> **Work to complete**:
Pick out and copy each line of the data below that contains the string "Instrumente". Matching is case-sensitive.

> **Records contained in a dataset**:

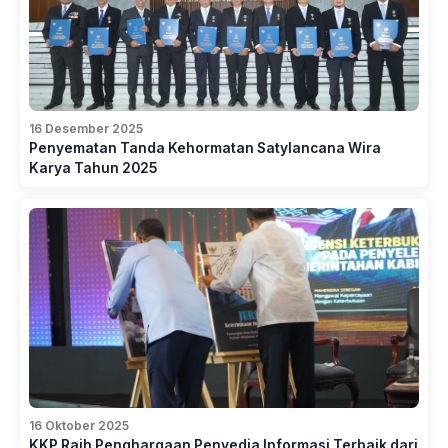
16 Desember 2025
Penyematan Tanda Kehormatan Satylancana Wira
Karya Tahun 2025
16 Oktober 2025
KKP Raih Penghargaan Penyedia Informasi Terbaik dari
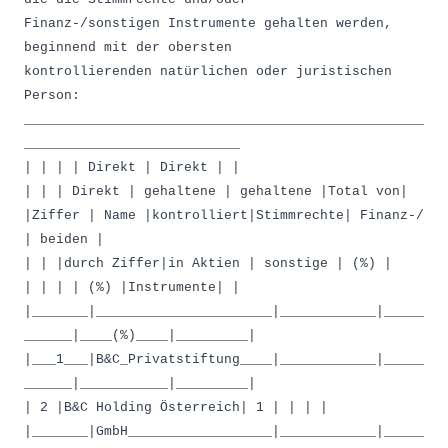
Finanz-/sonstigen Instrumente gehalten werden,
beginnend mit der obersten
kontrollierenden natürlichen oder juristischen
Person:
__________________________________________________
___________________________
| | | | Direkt | Direkt | |
| | | Direkt | gehaltene | gehaltene |Total von|
|Ziffer | Name |kontrolliert|Stimmrechte| Finanz-/
| beiden |
| | |durch Ziffer|in Aktien | sonstige | (%) |
| | | | (%) |Instrumente| |
|_______|______________________|____________|_____
______|____(%)____|_________|
|___1___|B&C_Privatstiftung____|____________|_____
______|___________|_________|
| 2 |B&C Holding Österreich| 1 | | | |
|_______|GmbH__________________|____________|_____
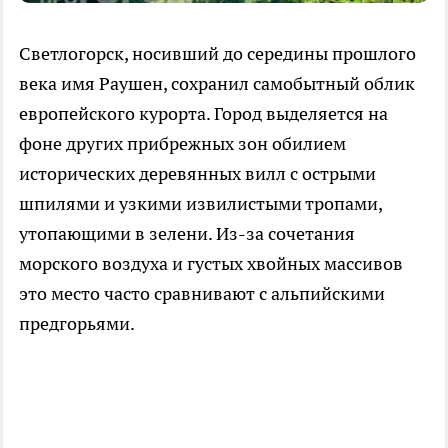
Светлогорск, носивший до середины прошлого
века имя Раушен, сохранил самобытный облик
европейского курорта. Город выделяется на
фоне других прибрежных зон обилием
исторических деревянных вилл с острыми
шпилями и узкими извилистыми тропами,
утопающими в зелени. Из-за сочетания
морского воздуха и густых хвойных массивов
это место часто сравнивают с альпийскими
предгорьями.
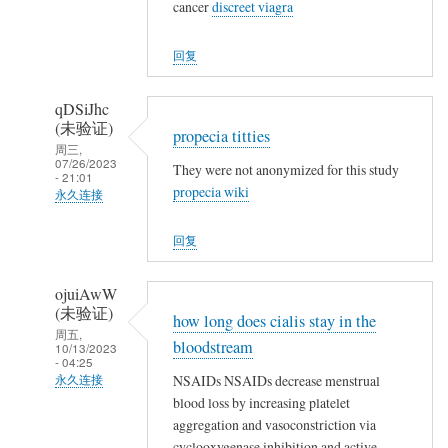
(未
cancer
discreet viagra
验
证)
回复
回
复
qDSiJhc
👍
(未验证)
propecia titties
周三,
07/26/2023
They were not anonymized for this study
- 21:01
propecia wiki
永久连接
匿
回复
名
(未
ojuiAwW
验
(未验证)
how long does cialis stay in the
证)
周五,
bloodstream
回
10/13/2023
- 04:25
复
NSAIDs NSAIDs decrease menstrual
永久连接
👍
blood loss by increasing platelet
匿
aggregation and vasoconstriction via
名
cyclooxygenase inhibition and active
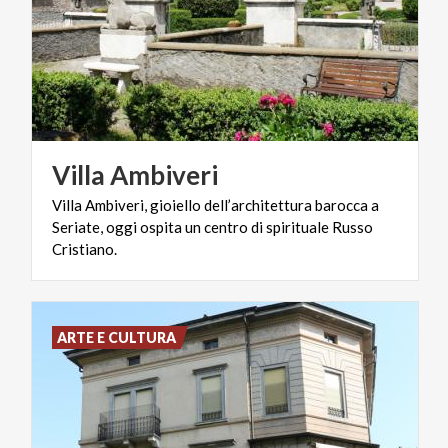
Villa
Ambiveri
Villa Ambiveri, gioiello dell’architettura barocca a
Seriate, oggi ospita un centro di spirituale Russo
Cristiano.
ARTE E CULTURA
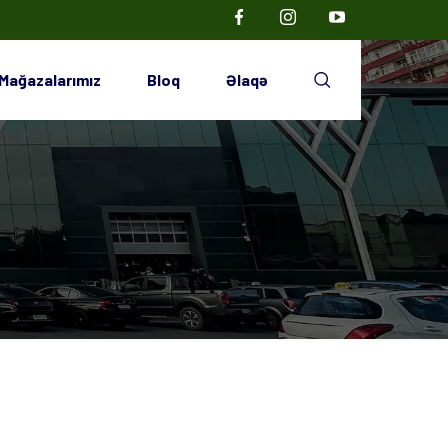
Mağazalarımız
Bloq
Əlaqə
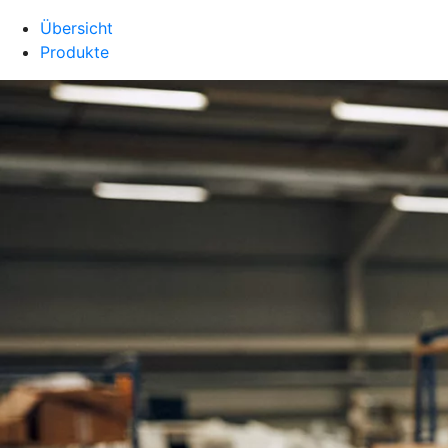
Übersicht
Produkte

> **Result**:
Finanz-/sonstigen Instrumente gehalten werden,
| | | | (%) |Instrumente| |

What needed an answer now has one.